━━━ Texte fourni ━━━

Gabon : mystérieuse disparition de 350 conteneurs de bois, Ali Bongo va frapper fort

Pour le président gabonais, les auteurs de la disparition en mars dernier de 350 conteneurs de bois dur protégé d’une valeur de près de 250 millions de dollars devront répondre de leurs actes. Mais Ali Bongo Ondimba doit au préalable les rattraper.

Fin février et début mars, les autorités ont découvert et saisi 392 conteneurs de 5 000 mètres cube de bois de kevazingo abattus illégalement dans le port d’Owendo. Fin avril, 353 de ces conteneurs avaient disparu.

« Cette affaire est extrêmement grave. Elle nécessite une réaction de la plus grande gravité », a déclaré lundi le locataire du Palais du bord de mer de Libreville, avant d’ajouter « Il ne doit y avoir aucune faiblesse, aucune impunité, aucune faveur spéciale, quel que soit le rang des personnes impliquées ».

Cette nouvelle défraie la chronique non seulement dans les couloirs de l’administration, mais aussi dans les rues de la capitale gabonaise.

Selon Emmanuel Nzue, responsable d’une entreprise d’exploitation forestière, ce bois trafiqué aurait une valeur marchande d’au moins 140 milliards de francs CFA (241 millions de dollars).

━━━ Matériel d'étude ━━━

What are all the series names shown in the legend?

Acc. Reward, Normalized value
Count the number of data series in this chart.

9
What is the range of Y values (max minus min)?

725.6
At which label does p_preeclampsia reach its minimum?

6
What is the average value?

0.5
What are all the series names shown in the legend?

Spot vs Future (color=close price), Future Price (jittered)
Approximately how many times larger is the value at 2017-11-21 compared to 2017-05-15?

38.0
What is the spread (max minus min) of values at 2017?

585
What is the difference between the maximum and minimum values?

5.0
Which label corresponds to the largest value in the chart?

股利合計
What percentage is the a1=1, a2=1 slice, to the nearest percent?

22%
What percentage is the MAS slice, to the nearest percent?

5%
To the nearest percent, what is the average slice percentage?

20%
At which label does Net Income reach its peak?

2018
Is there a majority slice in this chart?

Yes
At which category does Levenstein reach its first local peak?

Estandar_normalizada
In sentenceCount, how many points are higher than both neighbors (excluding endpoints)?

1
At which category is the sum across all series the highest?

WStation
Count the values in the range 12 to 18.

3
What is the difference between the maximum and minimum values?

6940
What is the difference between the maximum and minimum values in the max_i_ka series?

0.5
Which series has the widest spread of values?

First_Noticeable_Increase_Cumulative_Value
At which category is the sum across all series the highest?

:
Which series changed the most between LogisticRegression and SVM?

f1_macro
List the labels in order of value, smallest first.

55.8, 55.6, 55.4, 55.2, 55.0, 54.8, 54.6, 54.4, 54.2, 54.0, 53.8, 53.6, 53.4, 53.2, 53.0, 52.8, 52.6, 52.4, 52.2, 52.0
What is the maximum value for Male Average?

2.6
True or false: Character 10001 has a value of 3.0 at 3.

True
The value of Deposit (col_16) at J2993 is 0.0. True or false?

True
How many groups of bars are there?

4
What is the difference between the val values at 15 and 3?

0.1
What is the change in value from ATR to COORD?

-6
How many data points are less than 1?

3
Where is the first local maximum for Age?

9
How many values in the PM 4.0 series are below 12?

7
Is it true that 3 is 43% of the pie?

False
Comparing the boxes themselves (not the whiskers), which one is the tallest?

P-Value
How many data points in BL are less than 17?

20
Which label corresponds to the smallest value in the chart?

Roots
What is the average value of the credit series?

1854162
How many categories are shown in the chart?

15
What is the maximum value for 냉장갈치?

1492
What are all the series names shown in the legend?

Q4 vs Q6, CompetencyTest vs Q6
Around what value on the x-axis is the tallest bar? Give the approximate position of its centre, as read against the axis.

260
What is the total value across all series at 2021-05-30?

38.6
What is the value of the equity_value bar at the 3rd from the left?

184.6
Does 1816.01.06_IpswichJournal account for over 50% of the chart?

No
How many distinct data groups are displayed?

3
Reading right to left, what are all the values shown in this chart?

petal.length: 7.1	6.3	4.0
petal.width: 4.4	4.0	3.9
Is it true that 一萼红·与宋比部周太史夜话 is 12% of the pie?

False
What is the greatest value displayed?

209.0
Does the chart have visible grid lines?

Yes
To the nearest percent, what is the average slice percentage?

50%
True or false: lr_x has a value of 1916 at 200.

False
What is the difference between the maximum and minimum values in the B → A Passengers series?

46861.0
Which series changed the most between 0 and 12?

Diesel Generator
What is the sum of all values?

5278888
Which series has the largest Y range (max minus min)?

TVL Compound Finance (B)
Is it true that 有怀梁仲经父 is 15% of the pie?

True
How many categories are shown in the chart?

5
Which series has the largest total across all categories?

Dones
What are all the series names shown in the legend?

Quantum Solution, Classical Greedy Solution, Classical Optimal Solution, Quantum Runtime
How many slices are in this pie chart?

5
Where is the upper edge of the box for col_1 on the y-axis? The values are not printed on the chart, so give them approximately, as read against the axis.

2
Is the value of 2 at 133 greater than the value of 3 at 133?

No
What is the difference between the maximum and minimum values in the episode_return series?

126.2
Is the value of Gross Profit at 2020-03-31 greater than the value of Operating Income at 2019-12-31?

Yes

━━━

> _Consigne 1_: D'après le texte fourni sur la disparition des conteneurs au Gabon, de quelle essence de bois étaient chargés les conteneurs saisis dans le port d'Owendo ?
> _Consigne 2_: Reprenez l'article sur la disparition des conteneurs de bois au Gabon et poursuivez-le après sa dernière phrase.

> _Réponse attendue 1_: Ils contenaient du bois de kevazingo.

> _Réponse attendue 2_:
L’industrie forestière occupe une place importante dans l’économie de ce petit pays d’Afrique centrale dont 80 % des quelque 276 000 km2 sont couverts de forêt vierge composée de plusieurs essences.

Essence rare, le kevazingo qui a une durée maximale de 5 siècles avant d’atteindre une taille de 40 mètres, est interdit d’exploitation au Gabon. Mais une interdiction vœu pieux en raison de la forte demande dans des pays asiatiques dont la géante Chine qui a toujours juré par tous les saints de développer des partenariats « gagnants-gagnants » avec les pays africains.

Le président Ali Bongo a fait depuis 2009 du sauvetage de la faune unique du Gabon, y compris de sa forêt équatoriale primitive et de ses éléphants, une priorité.